━━ The records

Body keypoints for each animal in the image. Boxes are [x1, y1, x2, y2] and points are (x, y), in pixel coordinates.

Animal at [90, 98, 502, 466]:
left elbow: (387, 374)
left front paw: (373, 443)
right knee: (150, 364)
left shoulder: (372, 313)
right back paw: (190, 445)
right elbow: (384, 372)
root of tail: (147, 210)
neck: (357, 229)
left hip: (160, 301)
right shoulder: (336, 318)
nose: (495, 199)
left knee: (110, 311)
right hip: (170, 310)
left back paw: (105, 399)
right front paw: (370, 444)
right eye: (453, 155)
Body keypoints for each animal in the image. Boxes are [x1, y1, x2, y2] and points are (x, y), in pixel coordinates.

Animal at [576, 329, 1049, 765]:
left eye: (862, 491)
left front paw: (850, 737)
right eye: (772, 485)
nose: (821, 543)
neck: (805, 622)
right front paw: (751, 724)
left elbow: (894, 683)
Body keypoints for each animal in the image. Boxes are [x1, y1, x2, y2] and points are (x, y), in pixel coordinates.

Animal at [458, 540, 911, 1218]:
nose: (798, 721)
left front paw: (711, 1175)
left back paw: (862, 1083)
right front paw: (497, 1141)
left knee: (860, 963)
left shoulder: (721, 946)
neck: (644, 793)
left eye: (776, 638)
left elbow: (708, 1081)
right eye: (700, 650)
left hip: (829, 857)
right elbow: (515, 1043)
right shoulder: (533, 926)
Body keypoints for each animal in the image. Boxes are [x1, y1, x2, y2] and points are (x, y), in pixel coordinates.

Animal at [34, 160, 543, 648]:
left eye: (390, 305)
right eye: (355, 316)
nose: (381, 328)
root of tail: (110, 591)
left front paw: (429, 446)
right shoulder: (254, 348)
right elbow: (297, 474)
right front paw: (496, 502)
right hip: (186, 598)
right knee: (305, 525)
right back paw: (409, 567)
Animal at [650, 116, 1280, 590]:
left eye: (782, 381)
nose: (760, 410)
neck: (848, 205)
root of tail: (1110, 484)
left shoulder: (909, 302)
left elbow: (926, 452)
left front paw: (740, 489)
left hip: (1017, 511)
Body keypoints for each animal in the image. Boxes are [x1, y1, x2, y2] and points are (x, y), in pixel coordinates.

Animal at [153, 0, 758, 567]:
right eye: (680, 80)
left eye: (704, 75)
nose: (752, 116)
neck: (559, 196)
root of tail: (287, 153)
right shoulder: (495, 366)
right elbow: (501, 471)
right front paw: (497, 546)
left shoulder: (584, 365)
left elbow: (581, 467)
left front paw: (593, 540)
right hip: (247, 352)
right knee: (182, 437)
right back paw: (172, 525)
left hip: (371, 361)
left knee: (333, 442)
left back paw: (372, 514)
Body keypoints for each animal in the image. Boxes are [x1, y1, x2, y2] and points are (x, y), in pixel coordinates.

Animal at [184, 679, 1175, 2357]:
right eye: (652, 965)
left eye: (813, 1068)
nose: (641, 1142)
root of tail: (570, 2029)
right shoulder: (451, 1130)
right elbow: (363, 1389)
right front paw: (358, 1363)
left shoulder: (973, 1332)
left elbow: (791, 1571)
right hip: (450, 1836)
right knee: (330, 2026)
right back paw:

━━━━

* [What to work on] With the first line being the one containing "right front paw: (370, 444)" and the last line the one containing "neck: (805, 622)", transcribe exactly the lines above that fall in that range.

* [Task response]
right front paw: (370, 444)
right eye: (453, 155)
Body keypoints for each animal in the image. Boxes are [x1, y1, x2, y2] and points are (x, y), in pixel coordinates.

Animal at [576, 329, 1049, 765]:
left eye: (862, 491)
left front paw: (850, 737)
right eye: (772, 485)
nose: (821, 543)
neck: (805, 622)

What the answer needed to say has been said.